Design and construction
- Architecture firm: Smith, Voorhees, Jensen Associates
- Main contractor: Sande Construction & Supply Company

= Hamilton County Courthouse (Iowa) =

The Hamilton County Courthouse is located in Webster City, Iowa, United States. The current facility is the third structure that Hamilton County has used to house county administration and court functions.

==History==
The first courthouse for the county was begun in 1858, but it had to be dismantled before it was completed because the county ran out of money to finish construction. A two-story frame courthouse was completed in the 1860s, and it was repurposed as a house in Webster City after the county built a new courthouse. Financing for the new courthouse provided difficult once again. The board of supervisors and voters agreed to sell swampland owned by the county to pay for it, but $5 an acre was considered too high and no one bought the land. At the same time, no contractor was willing to be paid in real estate and to put up the $50,000 bond required by the county. Finally, John M. Rice, a Chicago contractor, was awarded the contract in late 1875. He put up a $5,000 bond and was compensated with $30,000 in swampland funds and securities and 1360 acres in swampland. The $30,000 was provided by 32 Webster City residents who agreed to buy 4000 acres at $3.40 per acre.
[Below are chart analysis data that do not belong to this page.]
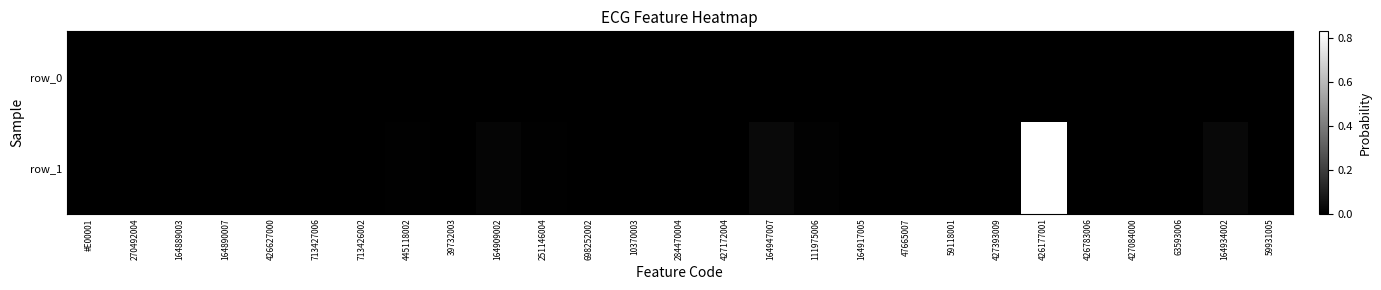

At 10370003, list the series in order from largest to smallest.

row_1, row_0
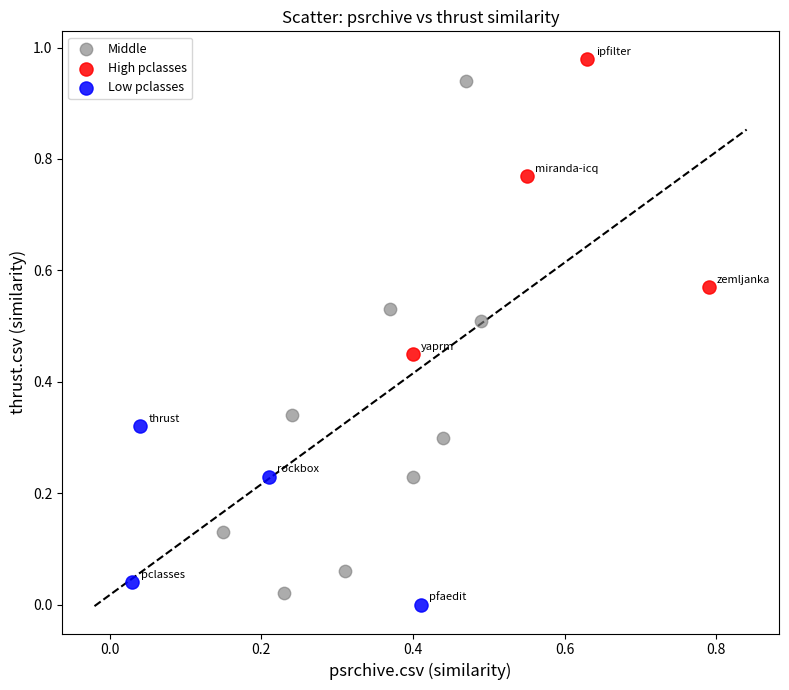

Which series has the largest Y range (max minus min)?

Middle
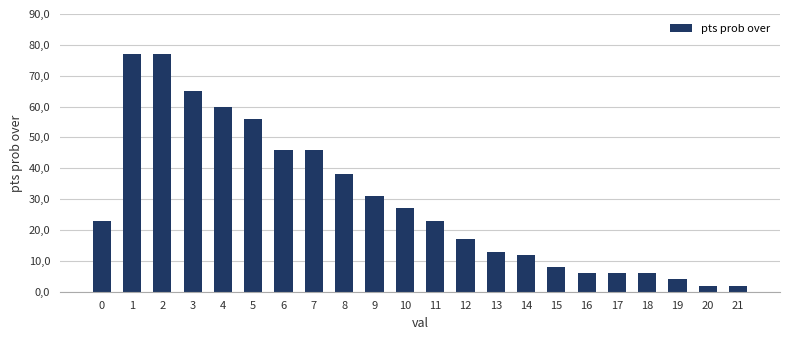

Does the chart contain any negative values?

No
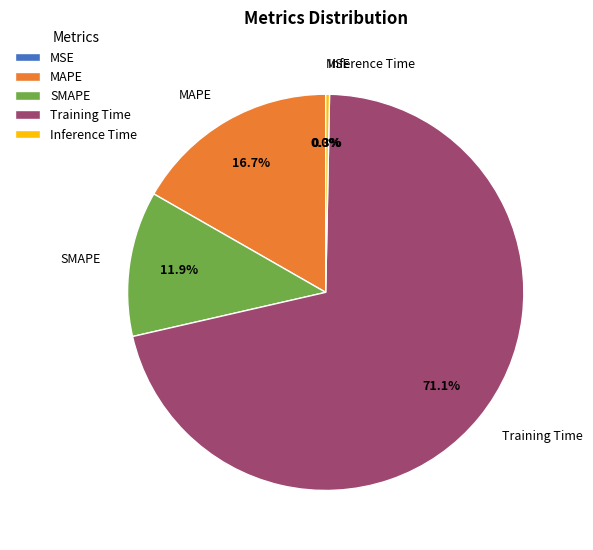

Is there any slice that represents more than half of the pie?

Yes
The three-story brick courthouse was designed by the architectural firm of Street & Baker, and dedicated on July 4, 1876. It featured round arch windows, a mansard roof and a cupola that was subsequently removed. The total cost of construction came to $37,837.17.

The present courthouse was completed on the south side of Webster City in 1976. It was designed by the Des Moines architectural firm of Smith, Voorhees, Jensen Associates, and it was built by Sande Construction & Supply Company. The exterior of the Modern two-story structure is composed of brick and black stone from Georgia. The present county jail was added in 2004.